**Given records:**
________________________________________
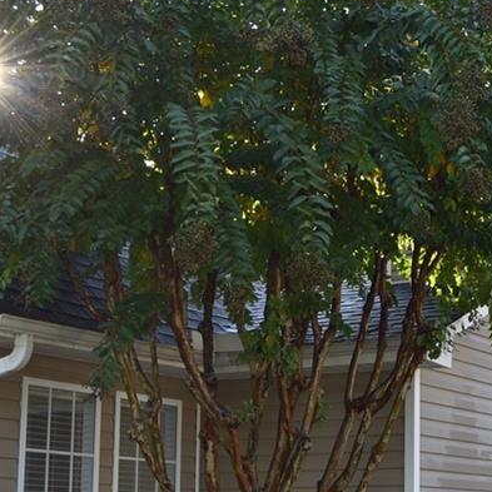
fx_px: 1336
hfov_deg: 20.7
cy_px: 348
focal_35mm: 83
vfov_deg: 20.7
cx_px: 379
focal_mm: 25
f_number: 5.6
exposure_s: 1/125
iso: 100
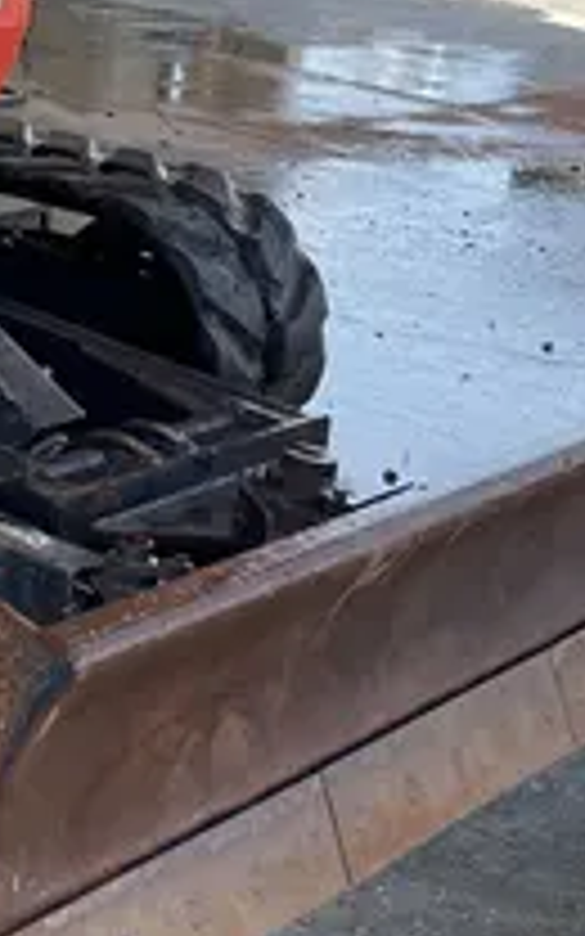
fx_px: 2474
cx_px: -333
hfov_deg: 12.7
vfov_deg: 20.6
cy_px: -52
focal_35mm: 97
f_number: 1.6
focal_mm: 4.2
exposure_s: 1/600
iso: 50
________________________________________
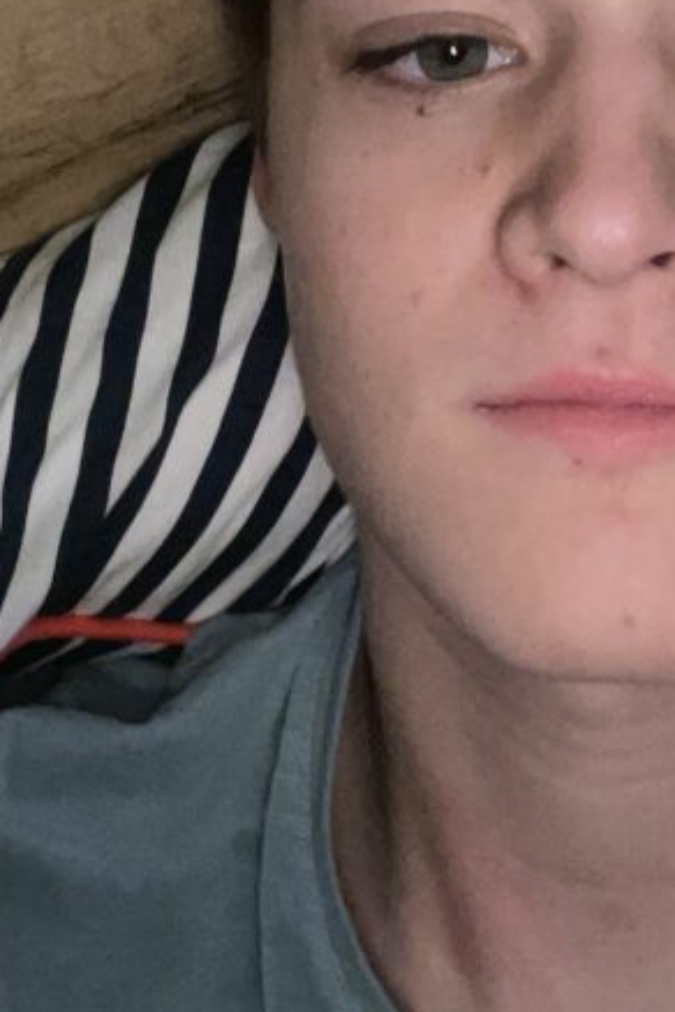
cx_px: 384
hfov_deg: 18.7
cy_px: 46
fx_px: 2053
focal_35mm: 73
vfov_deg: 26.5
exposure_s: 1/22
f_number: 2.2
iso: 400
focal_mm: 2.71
________________________________________
**Work order:** The range runs from the line above containing "focal_35mm: 73" to the line containing "focal_mm: 2.71", inclusive. Restate those lines word for word and no others.

**Task solution:**
focal_35mm: 73
vfov_deg: 26.5
exposure_s: 1/22
f_number: 2.2
iso: 400
focal_mm: 2.71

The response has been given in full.